Drawbacks to using the iron hydroxide precipitation process include the necessity to filter and dry large amounts of gelatinous solids after each precipitation step, the generation of relatively large volumes of dried actinide bearing solids requiring storage as actinide wastes, and the need to eventually dispose and immobilize large volumes of dried iron hydroxide. An alternative to using multiple hydroxide precipitation steps would be to store the high salt content, aqueous waste solution from the plutonium reclamation facility having greater than 10 nCi/g of both americium and plutonium into underground tanks. The disadvantages of this disposal method is that a large amount of nonactinide fission product waste become contaminated with actinides thereby increasing the volume of wastes that need to be safely contained. While concentration and drum drying equipment may be used to convert the waste to a solid form which can be subsequently retrievably stored in 50 gallon drums or the like, this would result in a very large volume of actinide (greater than 10 nCi/g) waste requiring expensive, safe interim storage and eventual conversion to another form suitable for terminal storage. In addition, there are engineering difficulties associated with design and remote operation of a drum dryer as well as there is a need for a fine control over the aluminum to sodium ratio to get a satisfactory solid for terminal storage.
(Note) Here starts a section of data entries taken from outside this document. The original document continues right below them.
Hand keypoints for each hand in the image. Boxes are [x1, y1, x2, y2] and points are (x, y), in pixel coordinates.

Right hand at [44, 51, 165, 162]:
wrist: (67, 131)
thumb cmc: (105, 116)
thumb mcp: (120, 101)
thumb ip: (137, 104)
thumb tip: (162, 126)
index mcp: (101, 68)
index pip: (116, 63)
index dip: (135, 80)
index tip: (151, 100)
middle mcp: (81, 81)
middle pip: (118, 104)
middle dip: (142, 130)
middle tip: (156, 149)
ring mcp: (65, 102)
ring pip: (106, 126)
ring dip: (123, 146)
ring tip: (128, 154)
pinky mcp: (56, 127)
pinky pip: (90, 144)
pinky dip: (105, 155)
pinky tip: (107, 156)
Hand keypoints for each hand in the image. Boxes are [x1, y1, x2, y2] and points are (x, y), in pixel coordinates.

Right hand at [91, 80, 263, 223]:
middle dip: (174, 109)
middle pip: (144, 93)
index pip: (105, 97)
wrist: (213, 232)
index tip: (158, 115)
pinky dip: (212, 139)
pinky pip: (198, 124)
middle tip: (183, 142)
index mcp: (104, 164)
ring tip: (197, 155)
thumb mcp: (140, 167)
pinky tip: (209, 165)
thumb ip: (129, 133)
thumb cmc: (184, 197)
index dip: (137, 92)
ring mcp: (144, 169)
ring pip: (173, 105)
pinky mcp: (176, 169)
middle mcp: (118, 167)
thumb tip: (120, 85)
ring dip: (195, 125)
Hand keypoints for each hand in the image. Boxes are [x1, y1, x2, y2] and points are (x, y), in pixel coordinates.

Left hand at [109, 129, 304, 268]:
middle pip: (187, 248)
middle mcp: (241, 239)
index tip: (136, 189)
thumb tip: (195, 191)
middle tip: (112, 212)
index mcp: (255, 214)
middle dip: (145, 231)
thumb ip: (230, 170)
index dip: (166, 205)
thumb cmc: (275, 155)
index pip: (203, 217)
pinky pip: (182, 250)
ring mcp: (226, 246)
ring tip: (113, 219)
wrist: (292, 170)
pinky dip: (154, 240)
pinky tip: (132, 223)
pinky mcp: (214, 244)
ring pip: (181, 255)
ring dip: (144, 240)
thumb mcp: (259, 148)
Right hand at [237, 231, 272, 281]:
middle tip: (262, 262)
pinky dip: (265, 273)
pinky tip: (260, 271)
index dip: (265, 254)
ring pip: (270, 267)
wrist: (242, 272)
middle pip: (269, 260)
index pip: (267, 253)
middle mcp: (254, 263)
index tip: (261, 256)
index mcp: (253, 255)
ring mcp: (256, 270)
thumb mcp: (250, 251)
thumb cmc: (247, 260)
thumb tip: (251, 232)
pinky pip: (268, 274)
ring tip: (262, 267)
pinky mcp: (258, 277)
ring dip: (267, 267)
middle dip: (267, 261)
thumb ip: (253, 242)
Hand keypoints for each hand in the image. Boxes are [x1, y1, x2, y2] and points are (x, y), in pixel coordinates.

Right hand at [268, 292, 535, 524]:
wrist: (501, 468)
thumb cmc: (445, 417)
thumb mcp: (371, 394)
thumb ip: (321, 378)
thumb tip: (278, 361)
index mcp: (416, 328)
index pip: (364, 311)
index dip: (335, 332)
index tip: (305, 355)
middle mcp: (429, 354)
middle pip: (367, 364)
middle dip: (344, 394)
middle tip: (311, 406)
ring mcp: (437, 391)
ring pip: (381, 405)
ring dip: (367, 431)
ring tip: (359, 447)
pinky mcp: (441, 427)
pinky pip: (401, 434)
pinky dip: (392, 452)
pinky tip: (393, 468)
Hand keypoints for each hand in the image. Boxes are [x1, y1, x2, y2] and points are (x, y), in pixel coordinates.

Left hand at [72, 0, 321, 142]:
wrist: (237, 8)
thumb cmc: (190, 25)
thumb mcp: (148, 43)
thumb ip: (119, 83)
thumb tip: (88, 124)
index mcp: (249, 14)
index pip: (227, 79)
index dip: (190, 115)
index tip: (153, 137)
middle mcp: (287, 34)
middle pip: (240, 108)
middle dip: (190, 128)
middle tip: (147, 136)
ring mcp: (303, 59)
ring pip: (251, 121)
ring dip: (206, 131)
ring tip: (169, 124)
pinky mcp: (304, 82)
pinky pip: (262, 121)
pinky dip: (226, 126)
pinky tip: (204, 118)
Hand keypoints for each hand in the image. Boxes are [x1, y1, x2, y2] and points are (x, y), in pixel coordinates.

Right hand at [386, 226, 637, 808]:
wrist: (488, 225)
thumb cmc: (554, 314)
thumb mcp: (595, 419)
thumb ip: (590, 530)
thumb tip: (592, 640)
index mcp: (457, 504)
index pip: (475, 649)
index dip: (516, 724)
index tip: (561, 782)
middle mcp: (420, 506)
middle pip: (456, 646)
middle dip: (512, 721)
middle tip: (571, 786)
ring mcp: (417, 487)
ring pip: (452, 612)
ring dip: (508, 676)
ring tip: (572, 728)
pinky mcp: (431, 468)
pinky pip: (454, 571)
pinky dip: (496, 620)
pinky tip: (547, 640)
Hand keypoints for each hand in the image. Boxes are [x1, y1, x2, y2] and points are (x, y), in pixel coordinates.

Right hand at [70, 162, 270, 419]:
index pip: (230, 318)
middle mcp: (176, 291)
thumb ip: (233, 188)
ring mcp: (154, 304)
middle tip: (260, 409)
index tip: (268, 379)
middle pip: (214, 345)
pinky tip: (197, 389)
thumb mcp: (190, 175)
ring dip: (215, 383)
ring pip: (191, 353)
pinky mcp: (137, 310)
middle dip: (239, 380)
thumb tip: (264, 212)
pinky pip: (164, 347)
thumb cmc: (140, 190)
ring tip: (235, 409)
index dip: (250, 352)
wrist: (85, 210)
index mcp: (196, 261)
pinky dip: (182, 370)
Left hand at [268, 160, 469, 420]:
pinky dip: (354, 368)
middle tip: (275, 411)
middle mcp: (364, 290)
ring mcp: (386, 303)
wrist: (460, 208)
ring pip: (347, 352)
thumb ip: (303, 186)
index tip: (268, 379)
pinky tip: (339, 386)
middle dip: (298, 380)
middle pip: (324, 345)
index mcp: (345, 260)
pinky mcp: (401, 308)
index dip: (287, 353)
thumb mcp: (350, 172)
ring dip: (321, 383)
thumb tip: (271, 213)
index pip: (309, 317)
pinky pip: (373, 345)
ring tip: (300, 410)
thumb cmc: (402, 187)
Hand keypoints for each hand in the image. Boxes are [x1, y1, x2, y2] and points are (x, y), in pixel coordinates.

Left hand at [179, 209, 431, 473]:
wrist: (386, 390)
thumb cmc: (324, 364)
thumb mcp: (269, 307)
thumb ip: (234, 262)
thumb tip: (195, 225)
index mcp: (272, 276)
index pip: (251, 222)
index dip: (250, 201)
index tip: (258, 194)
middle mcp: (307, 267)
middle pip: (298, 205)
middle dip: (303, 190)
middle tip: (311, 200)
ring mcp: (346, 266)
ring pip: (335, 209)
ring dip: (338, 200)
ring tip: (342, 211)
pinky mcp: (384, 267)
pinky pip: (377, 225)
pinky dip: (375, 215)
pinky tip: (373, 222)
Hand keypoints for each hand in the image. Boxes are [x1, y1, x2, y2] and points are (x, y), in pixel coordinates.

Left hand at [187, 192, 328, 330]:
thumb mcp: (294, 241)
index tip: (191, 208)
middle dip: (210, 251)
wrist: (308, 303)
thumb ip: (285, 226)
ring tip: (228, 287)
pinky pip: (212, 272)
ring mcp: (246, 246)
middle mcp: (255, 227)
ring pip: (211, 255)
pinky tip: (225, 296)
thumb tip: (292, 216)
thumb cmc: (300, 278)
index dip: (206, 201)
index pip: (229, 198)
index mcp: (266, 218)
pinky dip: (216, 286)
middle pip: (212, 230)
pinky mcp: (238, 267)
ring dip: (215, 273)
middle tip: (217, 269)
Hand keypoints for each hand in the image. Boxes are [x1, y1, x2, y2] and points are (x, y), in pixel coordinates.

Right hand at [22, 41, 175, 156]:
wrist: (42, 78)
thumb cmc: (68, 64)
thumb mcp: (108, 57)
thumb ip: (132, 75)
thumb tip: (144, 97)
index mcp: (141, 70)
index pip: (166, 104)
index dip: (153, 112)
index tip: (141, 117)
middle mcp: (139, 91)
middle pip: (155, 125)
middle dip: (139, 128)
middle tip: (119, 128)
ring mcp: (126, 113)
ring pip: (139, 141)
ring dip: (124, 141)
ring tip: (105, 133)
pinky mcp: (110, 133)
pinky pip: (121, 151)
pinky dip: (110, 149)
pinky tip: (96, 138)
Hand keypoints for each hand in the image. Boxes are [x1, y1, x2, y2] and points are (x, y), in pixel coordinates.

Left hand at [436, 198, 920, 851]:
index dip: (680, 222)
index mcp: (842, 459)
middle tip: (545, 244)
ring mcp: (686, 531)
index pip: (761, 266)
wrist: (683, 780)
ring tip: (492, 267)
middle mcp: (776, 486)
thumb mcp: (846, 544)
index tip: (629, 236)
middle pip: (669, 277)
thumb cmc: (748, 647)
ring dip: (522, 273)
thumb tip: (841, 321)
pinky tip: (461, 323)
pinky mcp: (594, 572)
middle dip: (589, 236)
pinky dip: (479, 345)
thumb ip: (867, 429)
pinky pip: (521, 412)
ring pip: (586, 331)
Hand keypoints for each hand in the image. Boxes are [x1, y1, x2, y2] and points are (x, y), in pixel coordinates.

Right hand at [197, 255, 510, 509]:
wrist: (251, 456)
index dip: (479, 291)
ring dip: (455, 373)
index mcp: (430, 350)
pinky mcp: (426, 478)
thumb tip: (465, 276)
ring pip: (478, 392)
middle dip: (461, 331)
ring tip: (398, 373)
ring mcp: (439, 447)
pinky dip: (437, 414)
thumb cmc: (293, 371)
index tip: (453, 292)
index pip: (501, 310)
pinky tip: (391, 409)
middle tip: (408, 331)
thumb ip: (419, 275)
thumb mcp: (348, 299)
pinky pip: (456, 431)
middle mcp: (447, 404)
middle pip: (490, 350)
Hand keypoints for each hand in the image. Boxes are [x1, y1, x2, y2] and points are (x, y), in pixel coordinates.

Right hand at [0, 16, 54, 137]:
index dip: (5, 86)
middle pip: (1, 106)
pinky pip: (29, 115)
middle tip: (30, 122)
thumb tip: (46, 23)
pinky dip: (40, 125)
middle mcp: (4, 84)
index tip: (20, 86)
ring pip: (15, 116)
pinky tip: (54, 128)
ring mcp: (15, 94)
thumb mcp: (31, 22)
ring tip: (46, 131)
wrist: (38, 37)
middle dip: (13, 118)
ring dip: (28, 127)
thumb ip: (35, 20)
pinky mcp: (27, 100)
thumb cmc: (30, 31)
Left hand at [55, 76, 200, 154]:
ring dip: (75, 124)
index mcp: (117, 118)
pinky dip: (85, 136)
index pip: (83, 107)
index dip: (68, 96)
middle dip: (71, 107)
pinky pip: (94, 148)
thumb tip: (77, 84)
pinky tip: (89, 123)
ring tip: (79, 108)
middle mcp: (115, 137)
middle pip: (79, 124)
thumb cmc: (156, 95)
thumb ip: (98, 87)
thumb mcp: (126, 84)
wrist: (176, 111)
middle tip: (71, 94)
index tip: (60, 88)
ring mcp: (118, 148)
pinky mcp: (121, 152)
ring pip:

Because of the above, simpler, more efficient methods for managing plutonium recovery facility waste are required which concentrate actinides to reduce the volume of alpha waste requiring long term storage.
An objective of this invention is to provide a precipitation and ion exchange procedure for reducing the actinide concentration of the waste, when solidified, to preferably below 10 nCi/g. At the present time, the salt waste solution is made alkaline and routed to underground storage tanks where it mixes with other wastes. It is an objective of this invention to avoid converting large volumes of non-actinide waste to retrievable actinide waste (greater than 10 nCi/g).
While sodium titanate has been employed to handle wastes from light-water reactor reprocessing (Chemical and Engineering News, "New Process Consolidates Radioactive Wastes" Vol. 54, No. 2, January 1976, pp. 32-33) this and other references do not address the problem of removing plutonium and americium from high salt content, alkaline waste solutions such as generated in the Plutonium Recovery Facilities.